Tuesday/ cloud nine dreams
Could nine pillows on one’s bed be a few too many? (From my Marriott Hong Kong Sky City hotel room bed. I’m making my way back to Seattle on Wednesday morning). I guess all these afford the sleeper a lot of choice between softer and firmer and bigger and smaller pillows. Or maybe it could make one dream of being on cloud nine (a state of total euphoria) ?
Monday/ Godiva makes it snow
Never mind that is does not snow in Hong Kong. One can always shake up a snow globe like I did on Sunday in a Godiva chocolate store (the one in the picture). The ‘Belgium 1926’ is a reference to Godiva’s founding country and date. Legend has it that the Anglo-Saxon woman Lady Godiva (1002 – 1066) , rode naked through the streets of Coventry in order to protest high taxation imposed by her husband on his tenants.
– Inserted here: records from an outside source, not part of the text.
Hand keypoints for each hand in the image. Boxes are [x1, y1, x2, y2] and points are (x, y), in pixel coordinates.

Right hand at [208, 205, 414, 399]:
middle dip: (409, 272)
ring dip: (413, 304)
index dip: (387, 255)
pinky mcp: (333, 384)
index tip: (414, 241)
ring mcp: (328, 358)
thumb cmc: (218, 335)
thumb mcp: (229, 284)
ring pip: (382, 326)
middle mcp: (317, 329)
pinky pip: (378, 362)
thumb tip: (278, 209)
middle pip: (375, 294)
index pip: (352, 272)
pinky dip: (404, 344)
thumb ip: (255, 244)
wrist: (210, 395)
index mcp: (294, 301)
And how long have snow globes been around? Seems the first ones appeared at the Paris Universal Expo of 1878, featuring a little Eiffel Tower inside.
Sunday/ pictures from Kowloon
I hopped into the van that took a colleague to Hong Kong airport for his trip back to the USA. From there it was just 15 minutes on the Airport Express train south east to Kowloon station, site of this apartment building. There must be a lot of feng shui in play with its large gap! The street scene picture is in Tsim Tsa Tsui just off Nathan Road. The Ferrero Rocher Christmas tree (Italian hazelnut cream chocolates wrapped in foil) is close by as well. Junks were used as sea-going vessels as early as the 2nd century but in the year 2011 this one has a diesel engine and tools around Victoria harbor with tourists. And then it was time for me to call it quits and head back up to the Hong Kong-mainland China border with the East Rail Line that starts at Hung Hom station. I love the station’s wavy roof : a beautiful industrial design that is functional as well, since it lets in lots of natural light.